The Texas Supreme Court consists entirely of Republican justices. A list of orders from the Texas Supreme Court identifies Justice Devine as the only jurist who dissented from the denial of Younger’s petition for mandamus.
Texas’ Commissioner of Family and Protective Services, Jaime Masters, has classified medicalized gender transition for minors as a form of “child abuse,” and Republican Attorney General Ken Paxton has issued an opinion coming to the same conclusion. The state Legislature has failed to pass a legislative ban preventing the prescribing of puberty blockers, cross-sex hormones or performing body-deforming operations on youth. Conservative advocacy groups have criticized state lawmakers' inaction as an intentional act of sabotage.
Younger’s petition before the Texas Supreme Court is the latest development in a years-long legal battle with his ex-wife over who has custody of their children. In 2021, a court order gave Younger’s ex-wife “exclusive rights on a temporary basis” while allowing Younger to have limited visitation rights.
A ruling from the same judge issued the previous year reversed an earlier decision granting the parents joint conservatorship over their children and required Younger to pay for counseling sessions with so-called mental health professionals who subscribe to the idea that James is actually a girl, even though he is male.

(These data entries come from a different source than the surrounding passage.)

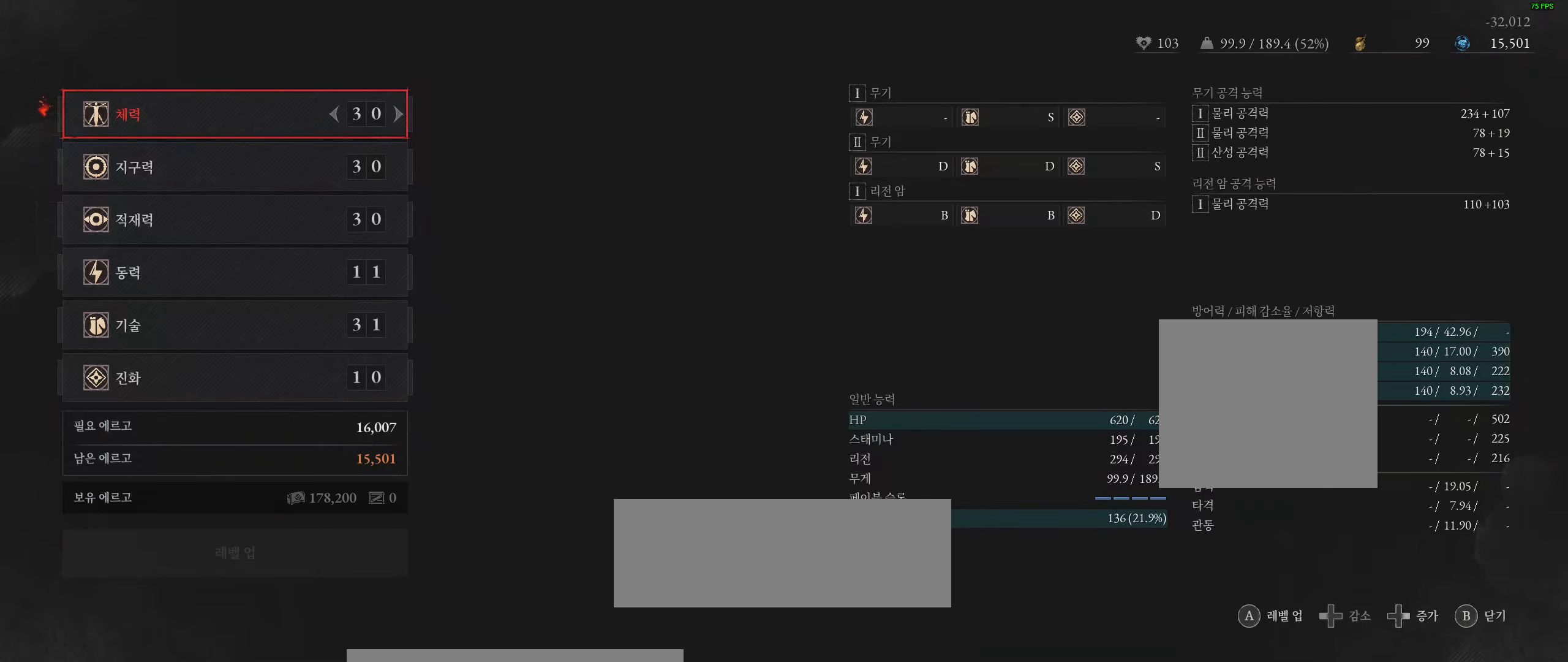
{"buttons": [], "left_stick": "center", "events": []}
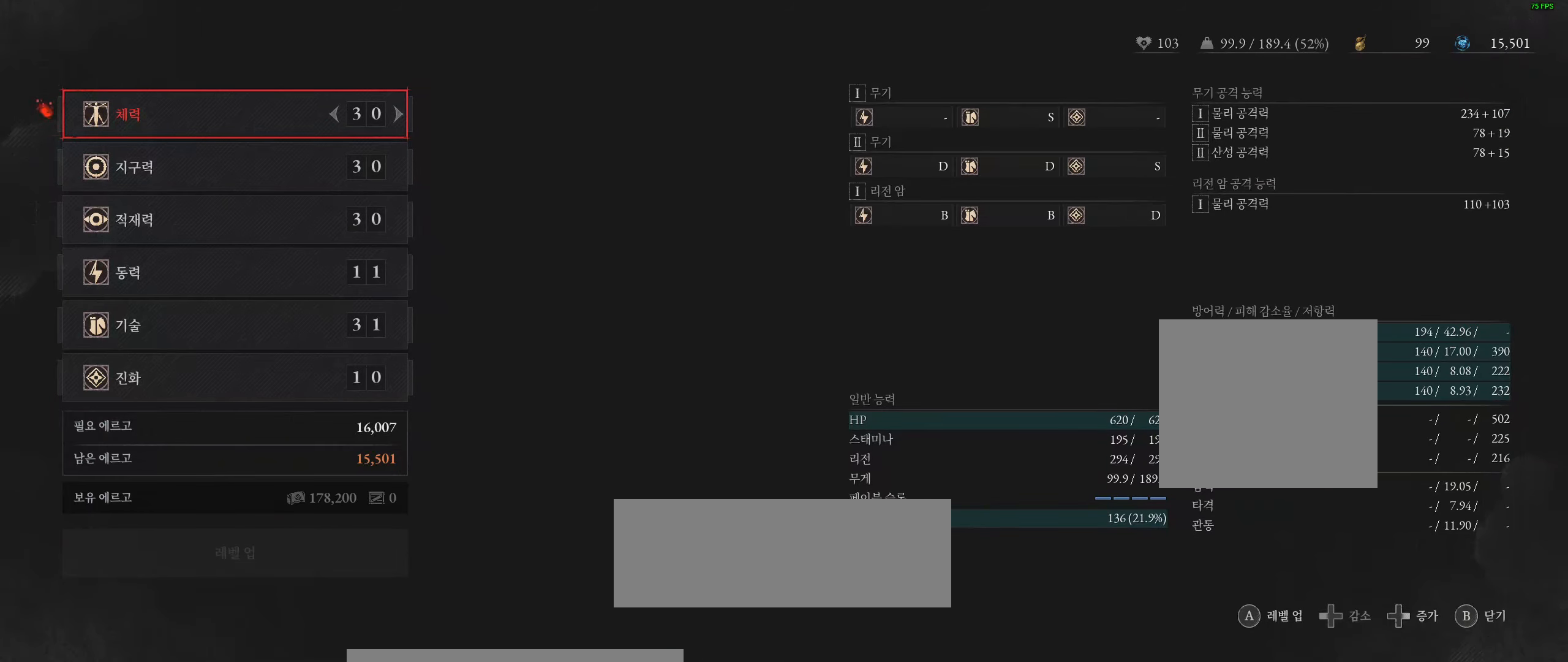
{"buttons": [], "left_stick": "center", "events": []}
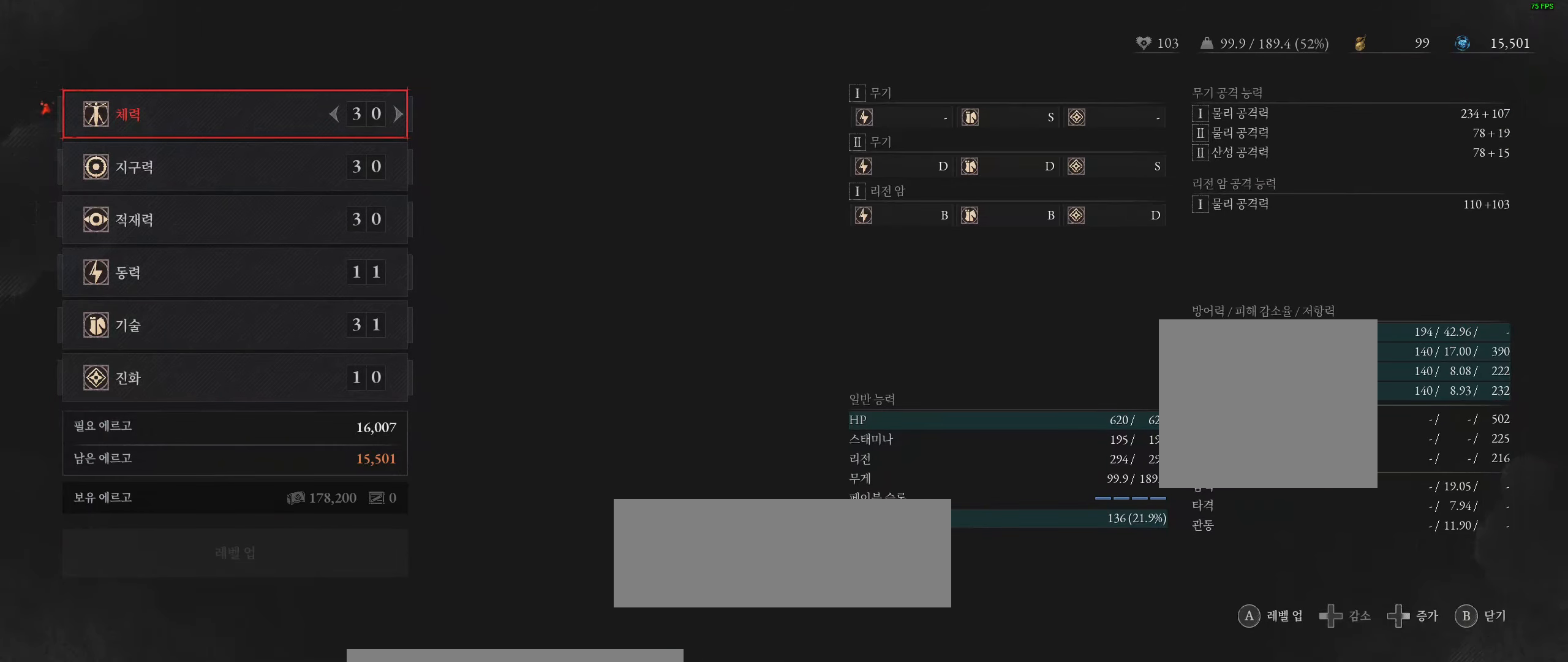
{"buttons": [], "left_stick": "center", "events": []}
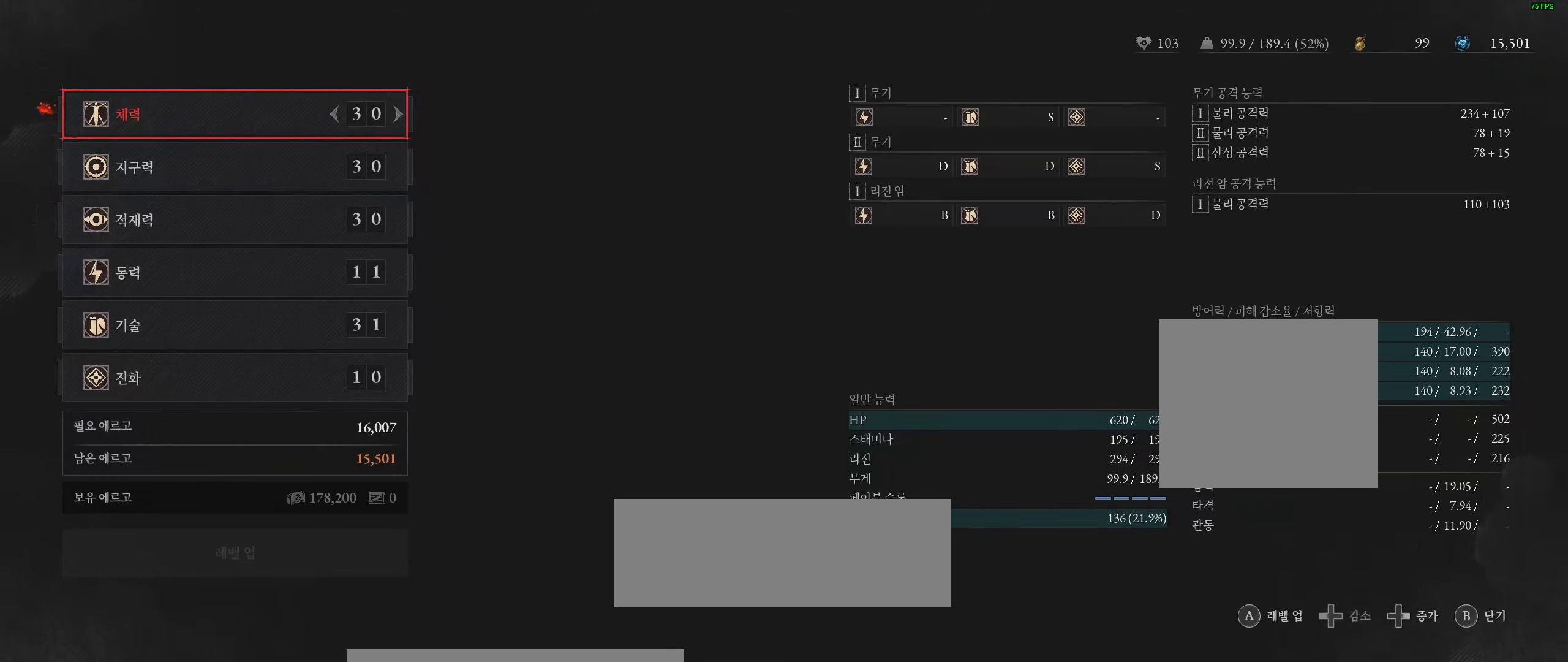
{"buttons": [], "left_stick": "center", "events": []}
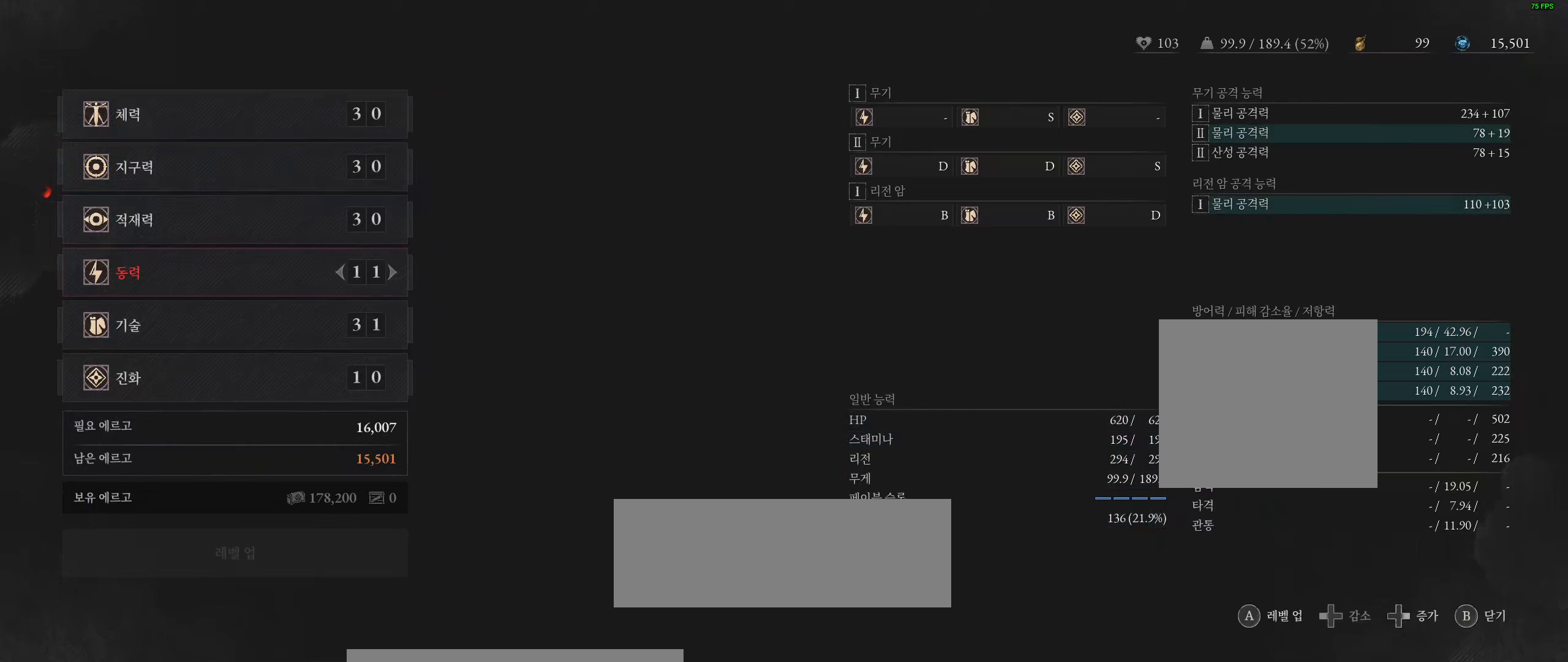
{"buttons": [], "left_stick": "center", "events": []}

A GiveSendGo fundraiser set up to raise money to prevent the efforts to socially and medically transition James Younger states: “When James is with his father, the boy shows no signs of wanting to be a girl. Even when in female company, away from Jeff, James rejects a female gender expression. Documentary evidence proves: James’ mother had plans to initiate medical interventions without the father’s consent.”
Specifically, records from James Younger’s pediatrician reveal that “James’ mother had conversations about puberty blockers at age 9 with Dr. Jennifer Pape.” The fundraiser maintains that the child has been “misdiagnosed” with gender dysphoria by “over-zealous licensed counselors” and Pape, viewing the Younger case as “the tip of the spear” in the fight for children “harmed and [led] astray by affirming false gender identities” and “threatened with medical interventions that lead to permanent harm.”
The American College of Pediatricians has identified the potential consequences of puberty blockers as “osteoporosis, mood disorders, seizures, cognitive impairment and, when combined with cross-sex hormones, sterility.”
Puberty blockers and cross-sex hormones are among the most common drugs given to children expressing gender confusion. According to the American College of Pediatricians, side effects of cross-sex hormones might include an “increased risk of heart attacks, stroke, diabetes, blood clots and cancers across their lifespan.”